--- start ---

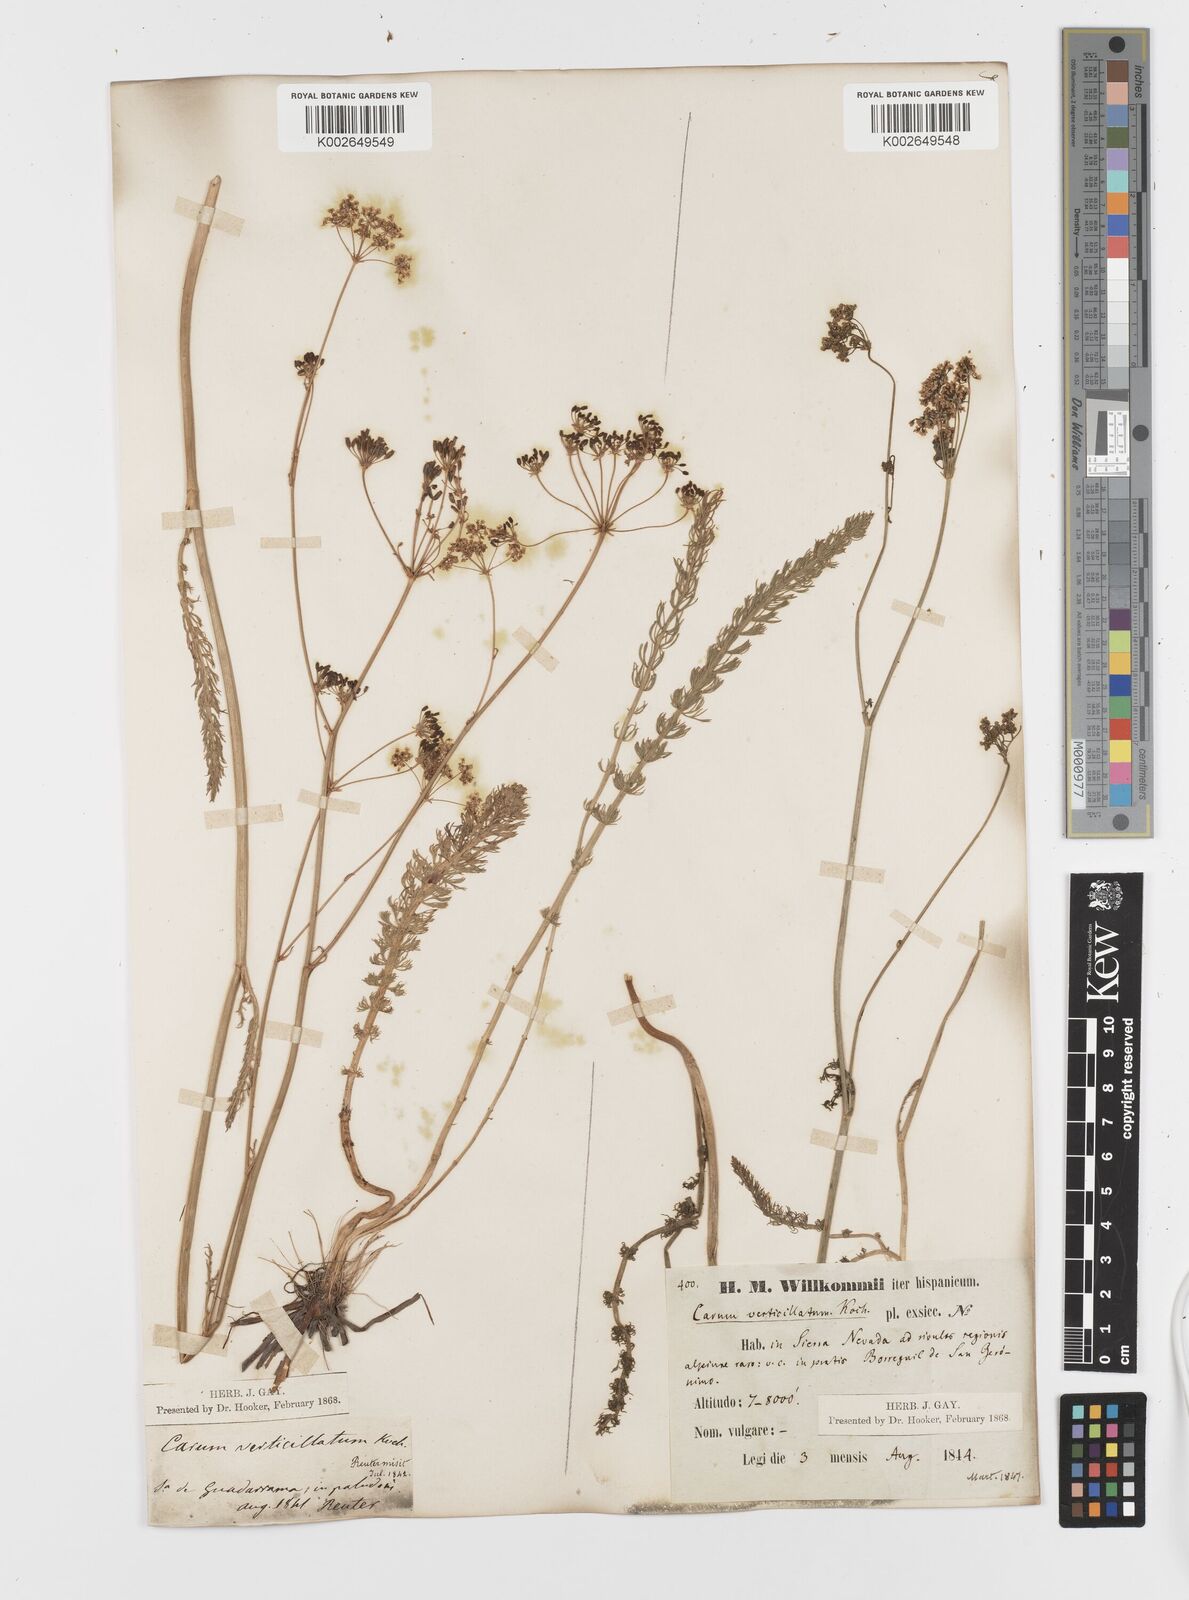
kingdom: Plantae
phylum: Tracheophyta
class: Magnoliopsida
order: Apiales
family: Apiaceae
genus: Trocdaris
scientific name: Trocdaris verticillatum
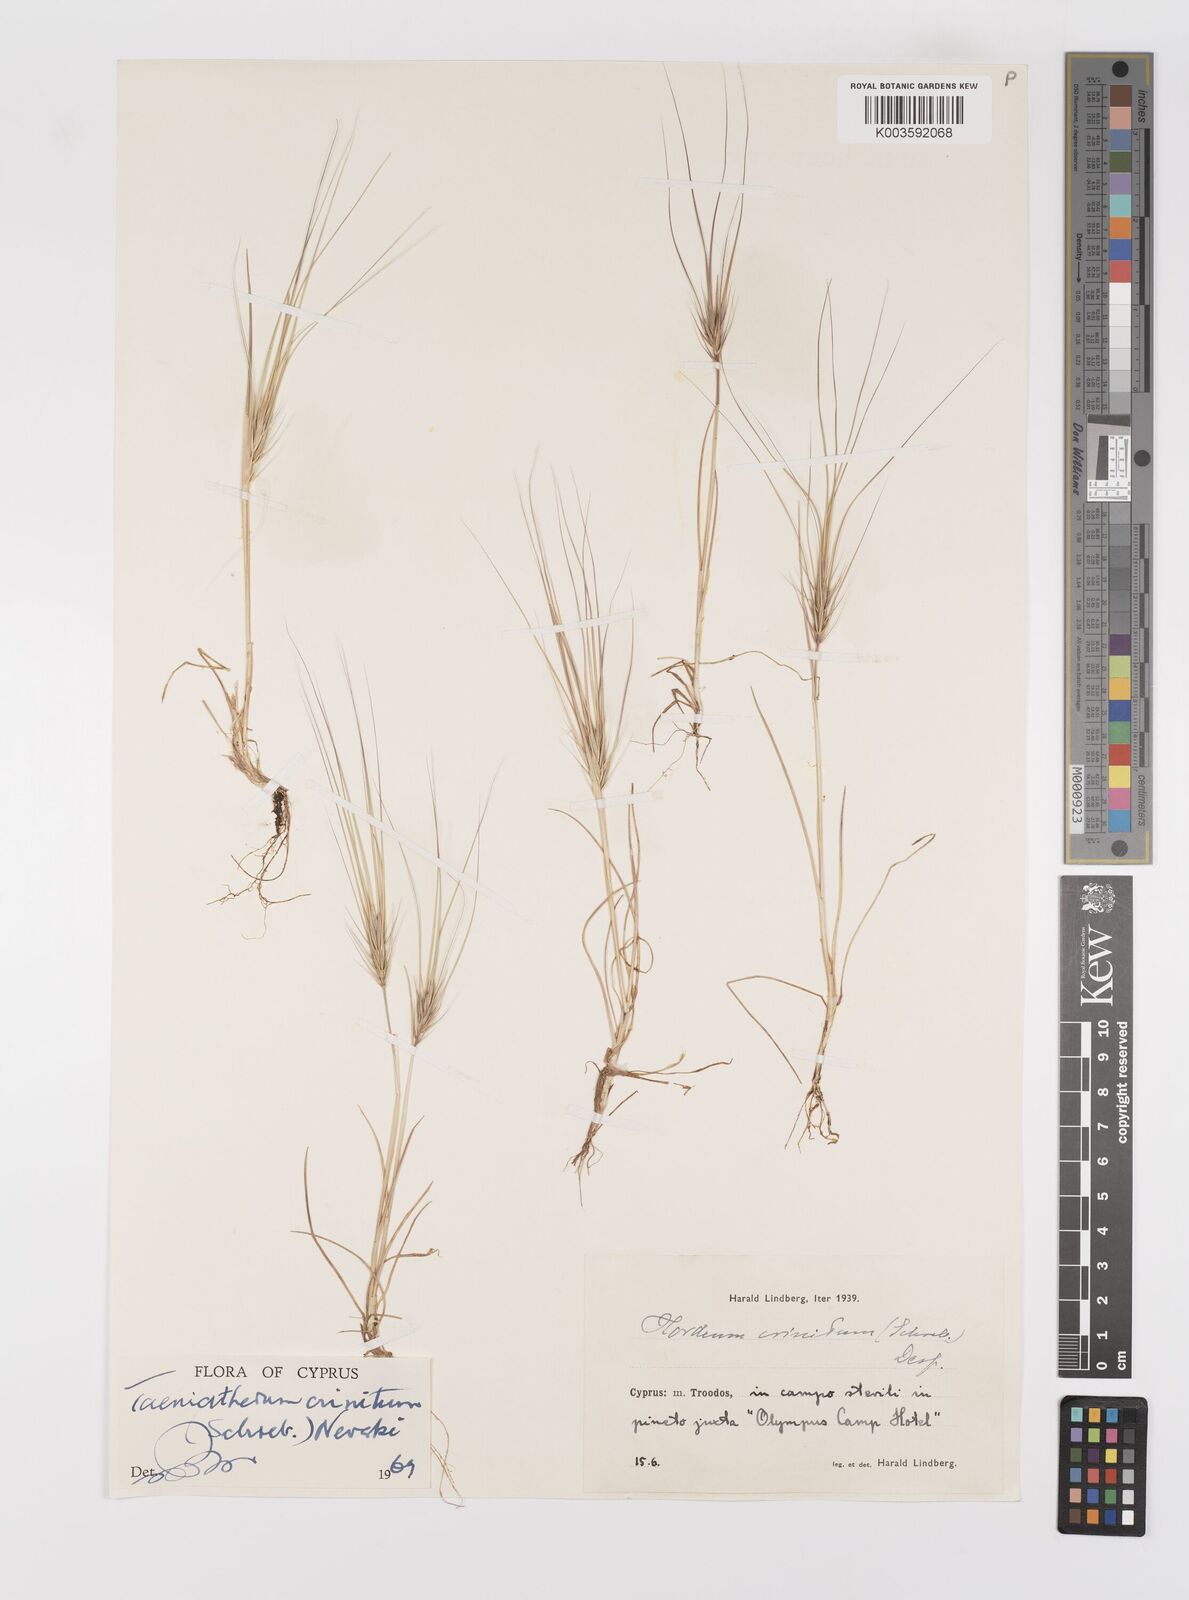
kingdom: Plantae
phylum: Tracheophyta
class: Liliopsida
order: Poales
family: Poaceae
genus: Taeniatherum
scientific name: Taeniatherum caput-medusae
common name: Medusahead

--- end ---

Please pick out and copy every line of the records that contains the string "name". Case counts.

Solution:
scientific name: Trocdaris verticillatum
scientific name: Taeniatherum caput-medusae
common name: Medusahead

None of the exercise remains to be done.